Now driving in Toronto for work, the 22-year-old says that walking out of the Belleville DriveTest centre leaves students unprepared to drive in the city.
“Coming from the country, there’s a smaller population and less people on the road,” McCaw said. “You need more practice and honing on driving skills before moving on to heavily congested city streets.
“Driving in the city takes more practice and more time to be comfortable.”
You pass … and then you crash.
—Angelo DiCicco
Though McCaw wasn’t from the city he now drives in, many students from Toronto seek out smaller towns in which to get their licences, said Angelo DiCicco, general manager for the GTA Young Drivers of Canada school.
“If what you’re looking for is a quick, easy road test and the fastest path to that, you get someone who prepares you for one road test,” he said. “You pass … and then you crash.”
Roughly 20 per cent of his school’s students seek to do a driving test in rural, low-population towns, said DiCicco, who’s taught driving lessons for 25 years.
“Quite a few ask to but generally we don’t accommodate them,” he said. “If you’re so anxious that you’re unable to perform, you should be questioning your ability to drive there the next day when you have a stamped piece of paper.

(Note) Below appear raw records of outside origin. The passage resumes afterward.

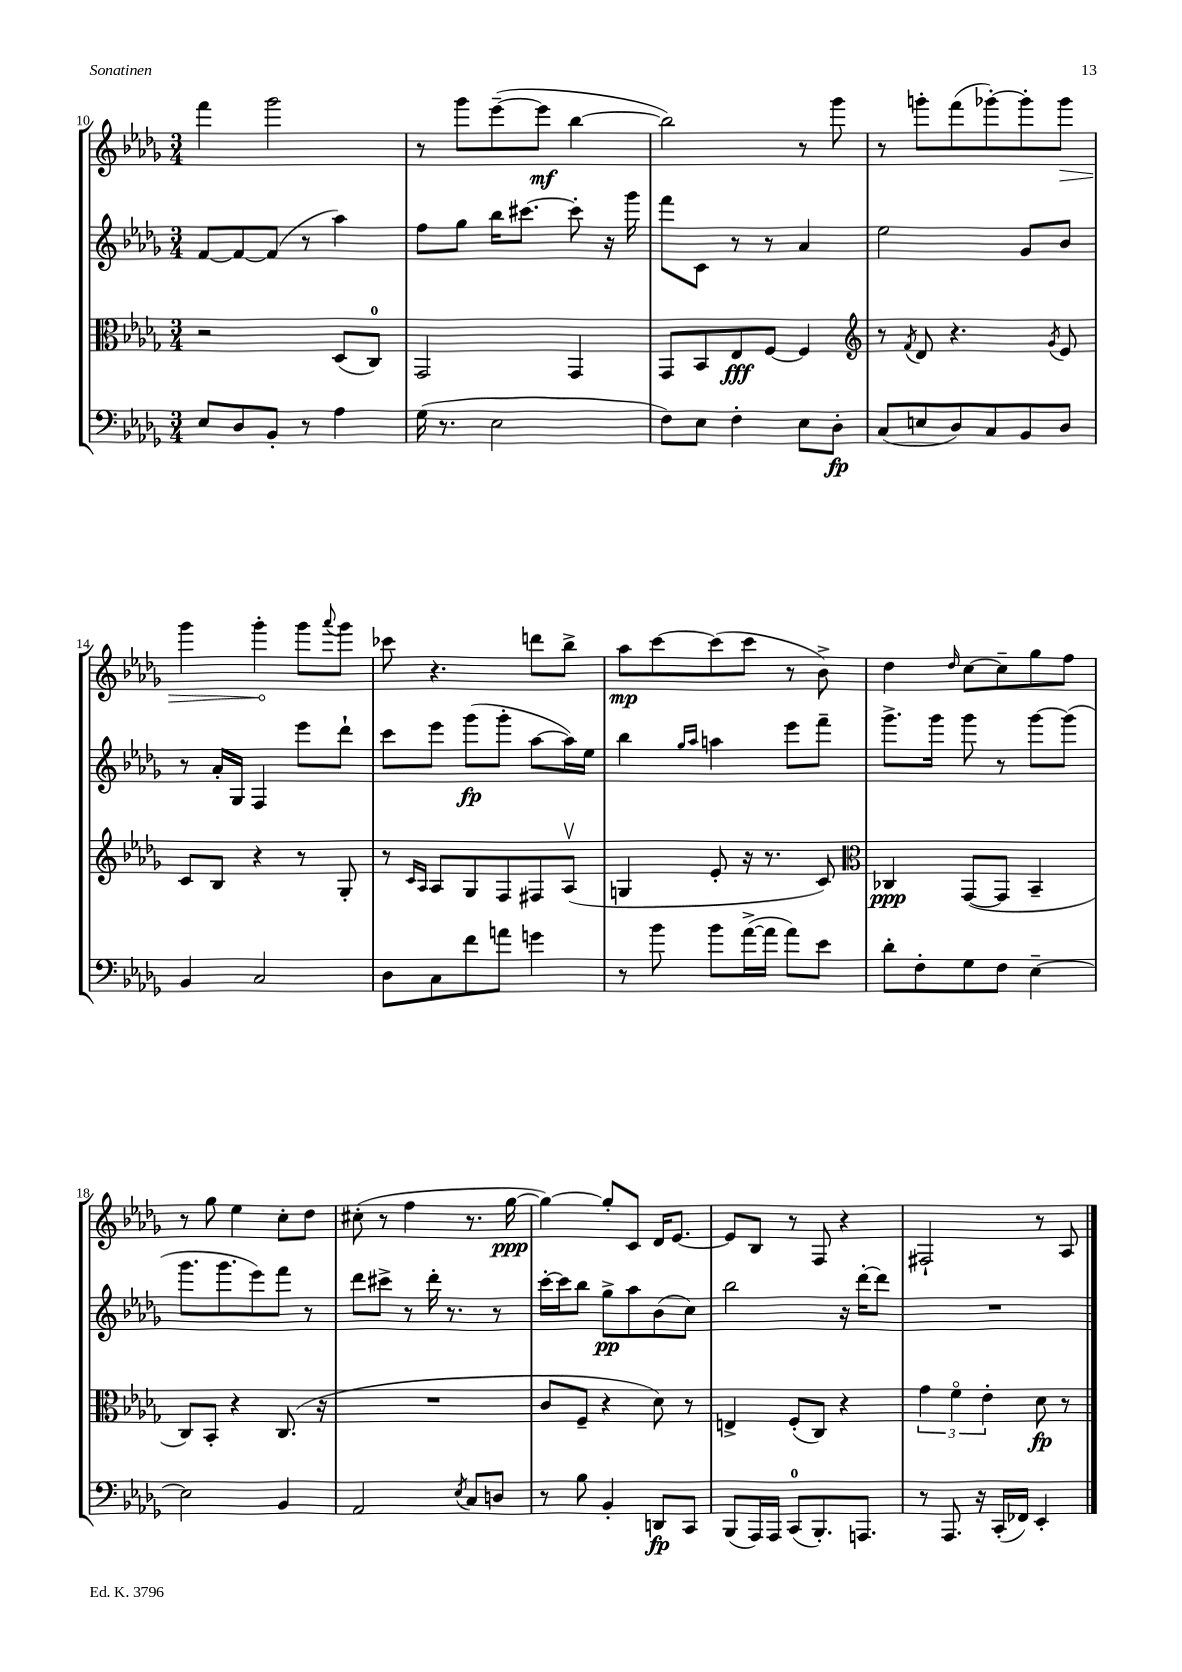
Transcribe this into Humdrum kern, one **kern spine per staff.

**kern	**dynam	**kern	**dynam	**kern	**dynam	**kern	**dynam
*part4	*part4	*part3	*part3	*part2	*part2	*part1	*part1
*staff4	*staff4	*staff3	*staff3	*staff2	*staff2	*staff1	*staff1
*clefF4	*	*clefC3	*	*clefG2	*	*clefG2	*
*k[b-e-a-d-g-]	*	*k[b-e-a-d-g-]	*	*k[b-e-a-d-g-]	*	*k[b-e-a-d-g-]	*
*M3/4	*	*M3/4	*	*M3/4	*	*M3/4	*
=10	=10	=10	=10	=10	=10	=10	=10
8E-/L	.	2r	.	[8f/L	.	4fff\	.
8D-/	.	.	.	8f/_	.	.	.
8BB-'/J	.	.	.	(8f/J]	.	2ggg-\	.
8r	.	.	.	8r	.	.	.
4A-\	.	(8D-/L	.	4aa-\)	.	.	.
.	.	8C/J)	.	.	.	.	.
=11	=11	=11	=11	=11	=11	=11	=11
(16G-\	.	2GG-/	.	8ff\L	.	8r	.
8.r	.	.	.	.	.	.	.
.	.	.	.	8gg-\J	.	8ggg-\L	.
2E-\	.	.	.	16bb-\KL	.	([8eee-~\	.
.	.	.	.	[8.ccc#X\J	.	.	.
.	.	.	.	.	.	8eee-\J]	mf
.	.	4GG-/	.	8ccc#'\]	.	[4bb-\	.
.	.	.	.	16r	.	.	.
.	.	.	.	16ggg-\	.	.	.
=12	=12	=12	=12	=12	=12	=12	=12
8F\L)	.	8GG-/L	.	8fff\L	.	2bb-\])	.
8E-\J	.	8BB-/	.	8c\J	.	.	.
4F'\	.	8E-/	fff	8r	.	.	.
.	.	[8F/J	.	8r	.	.	.
8E-\L	.	4F/]	.	4a-/	.	8r	.
8D-'\J	fp	.	.	.	.	8ggg-\	.
=13	=13	=13	=13	=13	=13	=13	=13
*	*	*clefG2	*	*	*	*	*
(8C/L	.	8r	.	2ee-\	.	8r	.
.	.	8qf/	.	.	.	.	.
8En/	.	8d-/	.	.	.	8gggn'\L	.
8D-/)	.	4.r	.	.	.	(8fff\	.
8C/	.	.	.	.	.	[8ggg-X'\)	.
8BB-/	.	.	.	8g-/L	.	8ggg-'\]	.
.	.	8qg-/	.	.	.	.	.
!	!	!	!	!	!	!	!LO:HP:b
8D-/J	.	8e-/	.	8b-/J	.	8ggg-\J	>
!!LO:LB:g=z
=14	=14	=14	=14	=14	=14	=14	=14
4BB-/	.	8c/L	.	8r	.	4ggg-\	.
.	.	8B-/J	.	16a-'/LL	.	.	.
.	.	.	.	16G-/JJ	.	.	.
2C/	.	4r	.	4F/	.	4ggg-'\	.
.	.	8r	.	8eee-\L	.	8ggg-\L	]
.	.	.	.	.	.	8qqaaa-/	.
.	.	8G-'/	.	8ddd-`\J	.	8ggg-\J	.
=15	=15	=15	=15	=15	=15	=15	=15
8D-\L	.	8r	.	8ccc\L	.	8ccc-X\	.
.	.	16qqc/LL	.	.	.	.	.
.	.	16qqA-/JJ	.	.	.	.	.
8C\	.	8A-/L	.	8eee-\J	.	4.r	.
8f\	.	8G-/	.	(8ggg-\L	fp	.	.
8an\J	.	8F/	.	8ggg-'\J	.	.	.
4gn\	.	8F#X/	.	[8aa-\L	.	8dddn\L	.
.	.	(8A-v/J	.	16aa-\L])	.	8bb-^\J	.
.	.	.	.	16ee-\JJ	.	.	.
=16	=16	=16	=16	=16	=16	=16	=16
8r	.	4Gn/	.	4bb-\	.	8aa-\L	mp
8b-\	.	.	.	.	.	[8ccc\	.
.	.	.	.	16qqgg-/LL	.	.	.
.	.	.	.	16qqaa-/JJ	.	.	.
8b-\L	.	8e-'/	.	4aan\	.	(8ccc\]	.
([16a-^\L	.	16r	.	.	.	8ccc\J	.
16a-\JJ]	.	8.r	.	.	.	.	.
8a-\L)	.	.	.	8eee-\L	.	8r	.
8e-\J	.	8c/)	.	8fff~\J	.	8b-^\)	.
=17	=17	=17	=17	=17	=17	=17	=17
*	*	*clefC3	*	*	*	*	*
8d-'\L	.	4C-X/	ppp	8.ggg-^\L	.	4dd-\	.
8F'\	.	.	.	.	.	.	.
.	.	.	.	16ggg-\Jk	.	.	.
.	.	.	.	.	.	16qqdd-/	.
8G-\	.	([8GG-/L	.	8ggg-\	.	[8cc\L	.
8F\J	.	8GG-/J]	.	8r	.	8cc~\]	.
[4E-~\	.	4BB-~/	.	[8ggg-\L	.	8gg-\	.
.	.	.	.	(8ggg-\J]	.	8ff\J	.
!!LO:LB:g=z
=18	=18	=18	=18	=18	=18	=18	=18
2E-\]	.	8C/L)	.	8.ggg-\L	.	8r	.
.	.	8BB-'/J	.	.	.	8gg-\	.
.	.	.	.	8.ggg-\	.	.	.
.	.	4r	.	.	.	4ee-\	.
.	.	.	.	8eee-\)	.	.	.
4BB-/	.	(8.C/	.	8fff\J	.	8cc'\L	.
.	.	.	.	8r	.	8dd-\J	.
.	.	16r	.	.	.	.	.
=19	=19	=19	=19	=19	=19	=19	=19
2AA-/	.	2.r	.	8ddd-\L	.	(8cc#X'\	.
.	.	.	.	8ccc#X^\J	.	8r	.
.	.	.	.	8r	.	4ff\	.
.	.	.	.	16ddd-'\	.	.	.
.	.	.	.	8.r	.	.	.
8qE-/	.	.	.	.	.	.	.
8C/L	.	.	.	.	.	8.r	.
8Dn/J	.	.	.	8r	.	.	.
.	.	.	.	.	.	[16gg-\	ppp
=20	=20	=20	=20	=20	=20	=20	=20
8r	.	8c/L	.	[16ccc'\LL	.	4gg-\_)	.
.	.	.	.	16ccc\J]	.	.	.
8B-\	.	8F~/J	.	8bb-\J	.	.	.
4BB-'/	.	4r	.	8gg-^\L	pp	8gg-'/L]	.
.	.	.	.	8aa-\	.	8c/J	.
8DDn/L	fp	8d-\)	.	(8b-\	.	16d-/KL	.
.	.	.	.	.	.	[8.e-/J	.
8CC/J	.	8r	.	8cc\J)	.	.	.
=21	=21	=21	=21	=21	=21	=21	=21
(8BBB-/L	.	4En^/	.	2bb-\	.	8e-/L]	.
16AAA-/L)	.	.	.	.	.	8B-/J	.
16AAA-/JJ	.	.	.	.	.	.	.
(8CC/L	.	(8F'/L	.	.	.	8r	.
8.BBB-'/)	.	8C/J)	.	.	.	8F/	.
.	.	4r	.	16r	.	4r	.
8.AAAn/J	.	.	.	[16ddd-'\KL	.	.	.
.	.	.	.	8ddd-\J]	.	.	.
=22	=22	=22	=22	=22	=22	=22	=22
8r	.	6g-\	.	2.r	.	2F#X`/	.
8.AAA-/	.	.	.	.	.	.	.
.	.	6f\	.	.	.	.	.
16r	.	.	.	.	.	.	.
.	.	6e-'\	.	.	.	.	.
(16CC'/LL	.	.	.	.	.	.	.
16FF-X/JJ)	.	.	.	.	.	.	.
4EE-'/	.	8d-\	fp	.	.	8r	.
.	.	8r	.	.	.	8A-/	.
==	==	==	==	==	==	==	==
*-	*-	*-	*-	*-	*-	*-	*-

“You should get tested in the city where you’re going to be driving,” DiCicco said. “It’s a more accurate representation of what you’re going to be doing day after day, year after year.”
A Toronto Star investigation in 2010 reported many Toronto driving schools take students to smaller towns outside the city, such as Bancroft, to take their driver’s test. In these towns, where there is generally a lighter volume of traffic and less complicated driving conditions, teachers can coach students on the route they’ll be tested on.
“You might not do an appropriate left turn at an intersection because there may not be one,” DiCicco said. “All road tests are not created equal.”
Belleville Young Drivers instructor Everett Gow has taught students for 10 years. Some of of those students, he said, come from Toronto for lessons or to take the test.
“They feel intimidated by the traffic in the city,” he said.
Gow disagreed with the implication that drivers who earn their licences in smaller towns aren’t qualified to drive on Toronto’s busy streets.
“I keep telling [students] that there’s not much difference between the city of Belleville and the city of Toronto,” he said. “If they knew everything and put everything they learned into practice, they won’t get into trouble in the city.”